Hello,
my organization migrating to Matlab R2021a, I see myself having to install the versions of CUDA, CUDNN and TENSORRT compatible with this new version of Matlab (the software considered are specified on the page “Documentation - MATLAB & Simulink - MathWorks France /gpucoder/gs/install-prerequisites.html “). As a test, I installed CUDA 11.0.3, CUDNN 8.1.0 and TENSORRT 7.2.3.4. I specify here that I am carrying out 2 installations at the same time, one on a Xeon Gold 6146 128 GB of RAM station equipped with a QUADRO P2000, and the other on an i7-10870H 32 GB of RAM laptop equipped with a GEFORCE RTX 3070.
As recommended by MathWorks, I also installed the Visual Studio edition of NSIGHT in its version 2021.1.0. I took the opportunity to add NSIGHT Integration to the updated version of Visual Studio Cummunity (16.11.4 at the time of posting).
I have carefully followed the installation instructions for the correct version of the documentation for each software and I am now in the testing phase. As indicated in paragraph 2.2 of the CUDA 11.0 Quick Start Guide (Quick Start Guide :: CUDA Toolkit Documentation), to check that my installation, I built the solution presented as an example and successfully generated an executable on both computer (see VS 2019 Outputs shown below).

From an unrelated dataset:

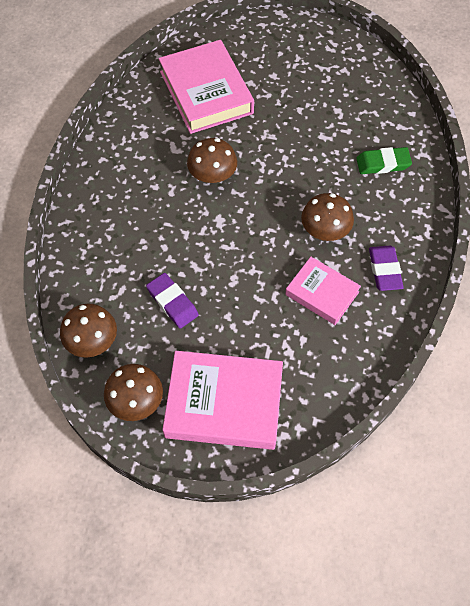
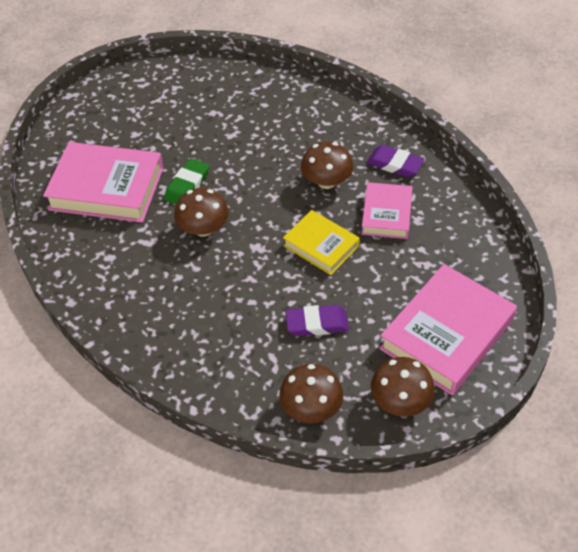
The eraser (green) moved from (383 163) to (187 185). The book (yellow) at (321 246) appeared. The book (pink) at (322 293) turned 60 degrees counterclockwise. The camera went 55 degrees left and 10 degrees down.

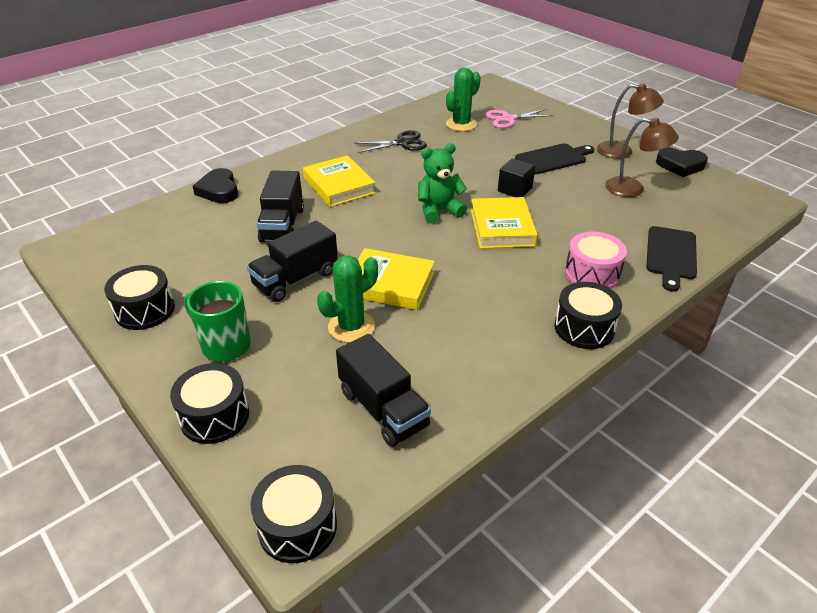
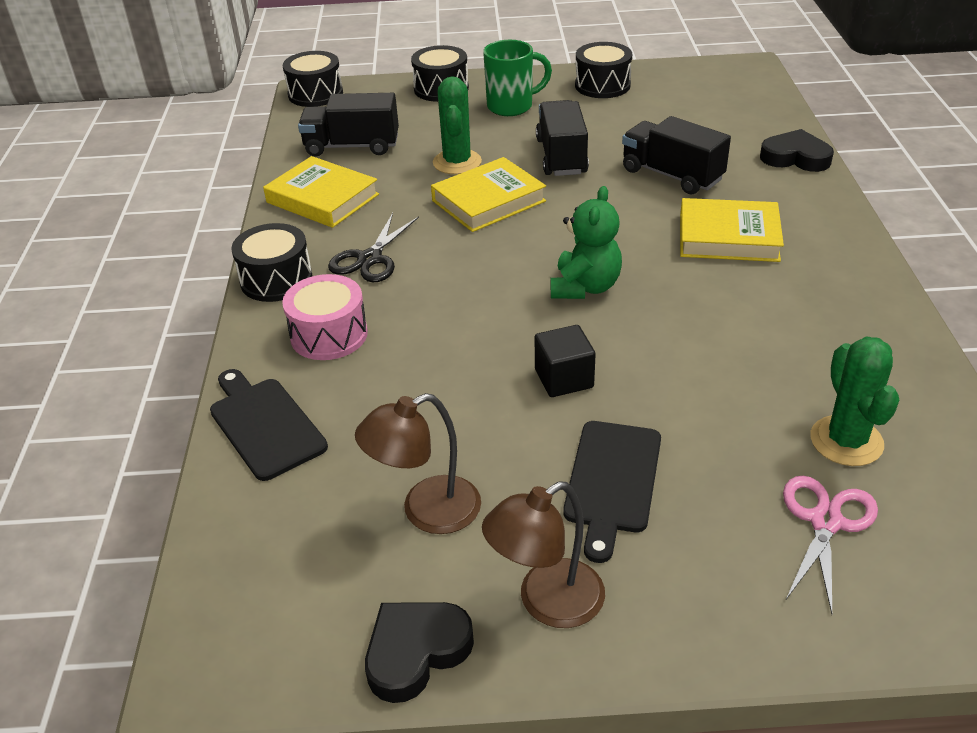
The book (yellow) moved from (502 227) to (322 198). The scissors (black) moved from (402 143) to (370 259). The camera went 130 degrees right and 0 degrees up.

L’opération de génération a démarré…
1>------ Début de la génération : Projet : nbody, Configuration : Debug x64 ------
1>Compiling CUDA source file bodysystemcuda.cu…
1>
1>C:\ProgramData\NVIDIA Corporation\CUDA Samples\v11.0\5_Simulations\nbody>“C:\Program Files\NVIDIA GPU Computing Toolkit\CUDA\v11.0\bin\nvcc.exe” -gencode=arch=compute_35,code="sm_35,compute_35" -gencode=arch=compute_37,code="sm_37,compute_37" -gencode=arch=compute_50,code="sm_50,compute_50" -gencode=arch=compute_52,code="sm_52,compute_52" -gencode=arch=compute_60,code="sm_60,compute_60" -gencode=arch=compute_61,code="sm_61,compute_61" -gencode=arch=compute_70,code="sm_70,compute_70" -gencode=arch=compute_75,code="sm_75,compute_75" -gencode=arch=compute_80,code="sm_80,compute_80" --use-local-env -ccbin “C:\Program Files (x86)\Microsoft Visual Studio\2019\Community\VC\Tools\MSVC\14.29.30133\bin\HostX86\x64” -x cu -I./ -I…/…/common/inc -I./ -I"C:\Program Files\NVIDIA GPU Computing Toolkit\CUDA\v11.0/include” -I…/…/common/inc -I"C:\Program Files\NVIDIA GPU Computing Toolkit\CUDA\v11.0\include” -G --keep-dir x64\Debug -maxrregcount=0 --machine 64 --compile -cudart static -Xcompiler “/wd 4819” -g -DWIN32 -DWIN32 -D_MBCS -D_MBCS -Xcompiler "/EHsc /W3 /nologo /Od /Fdx64/Debug/vc142.pdb /FS /Zi /RTC1 /MTd " -o x64/Debug/bodysystemcuda.cu.obj “C:\ProgramData\NVIDIA Corporation\CUDA Samples\v11.0\5_Simulations\nbody\bodysystemcuda.cu”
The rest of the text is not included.